• **TASK ITEM**: Your response is a verbatim copy of the listing, stripped of its images.

• **DATASET EXCERPT**:
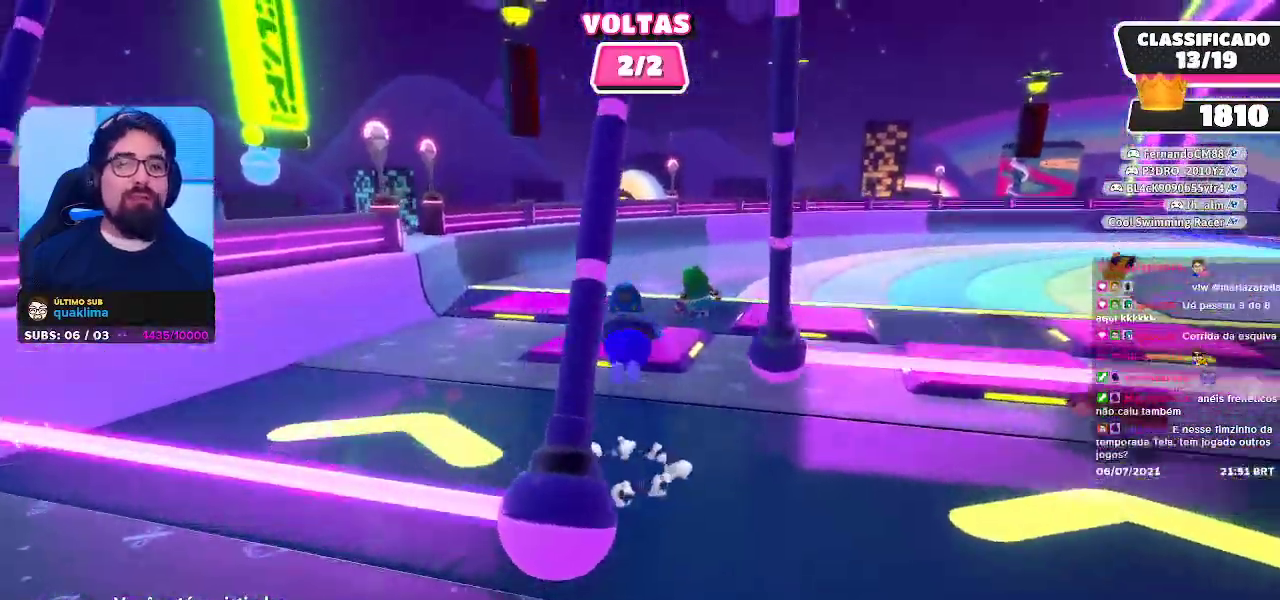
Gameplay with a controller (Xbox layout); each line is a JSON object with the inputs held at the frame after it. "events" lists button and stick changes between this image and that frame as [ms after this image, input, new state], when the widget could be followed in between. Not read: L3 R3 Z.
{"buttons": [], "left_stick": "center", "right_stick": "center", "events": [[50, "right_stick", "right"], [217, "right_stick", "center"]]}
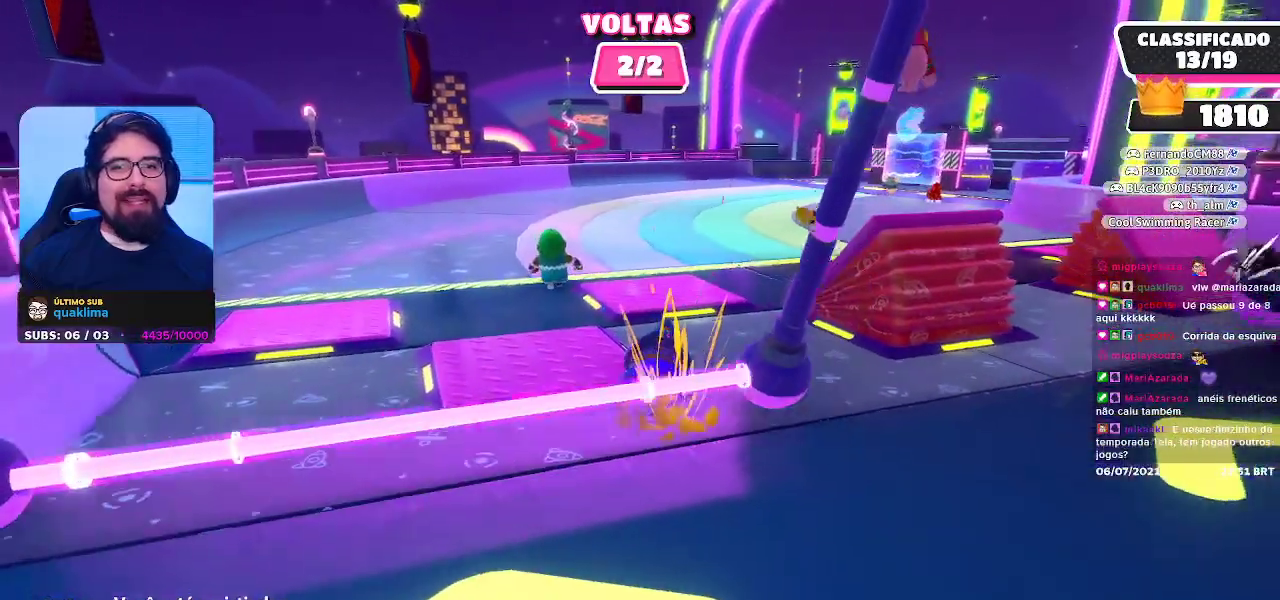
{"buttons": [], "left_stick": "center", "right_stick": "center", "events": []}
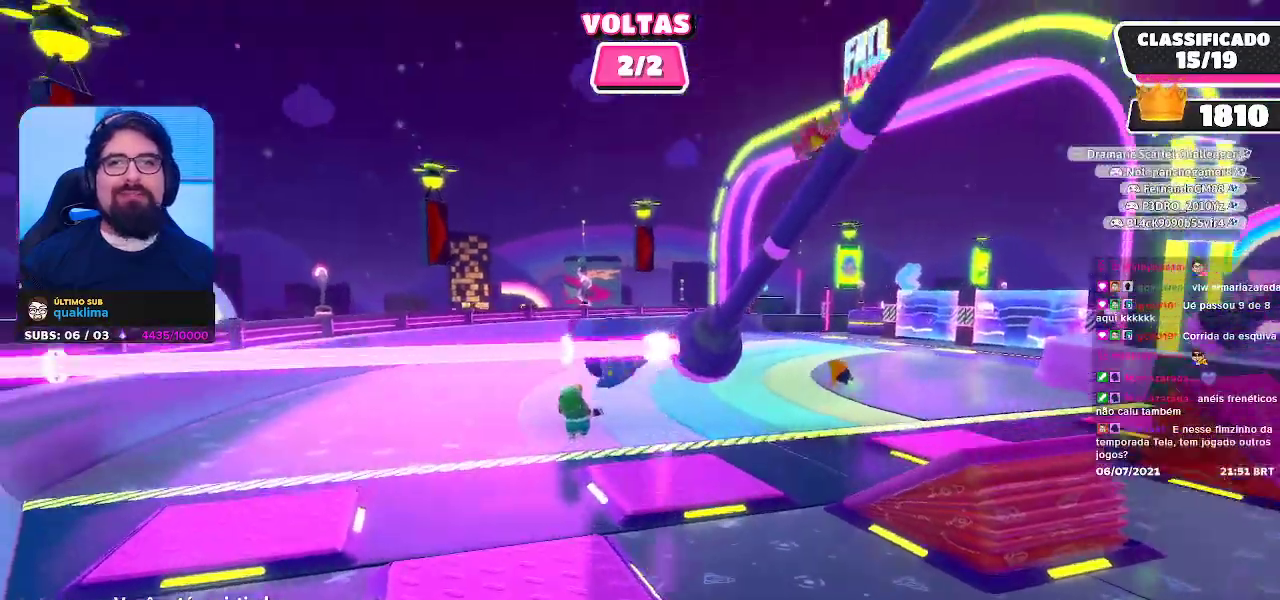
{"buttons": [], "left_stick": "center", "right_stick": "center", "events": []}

• **OUTPUT**:
Gameplay with a controller (Xbox layout); each line is a JSON object with the inputs held at the frame after it. "events" lists button and stick changes between this image and that frame as [ms after this image, input, new state], when the widget could be followed in between. Not read: L3 R3 Z.
{"buttons": [], "left_stick": "center", "right_stick": "center", "events": [[50, "right_stick", "right"], [217, "right_stick", "center"]]}
{"buttons": [], "left_stick": "center", "right_stick": "center", "events": []}
{"buttons": [], "left_stick": "center", "right_stick": "center", "events": []}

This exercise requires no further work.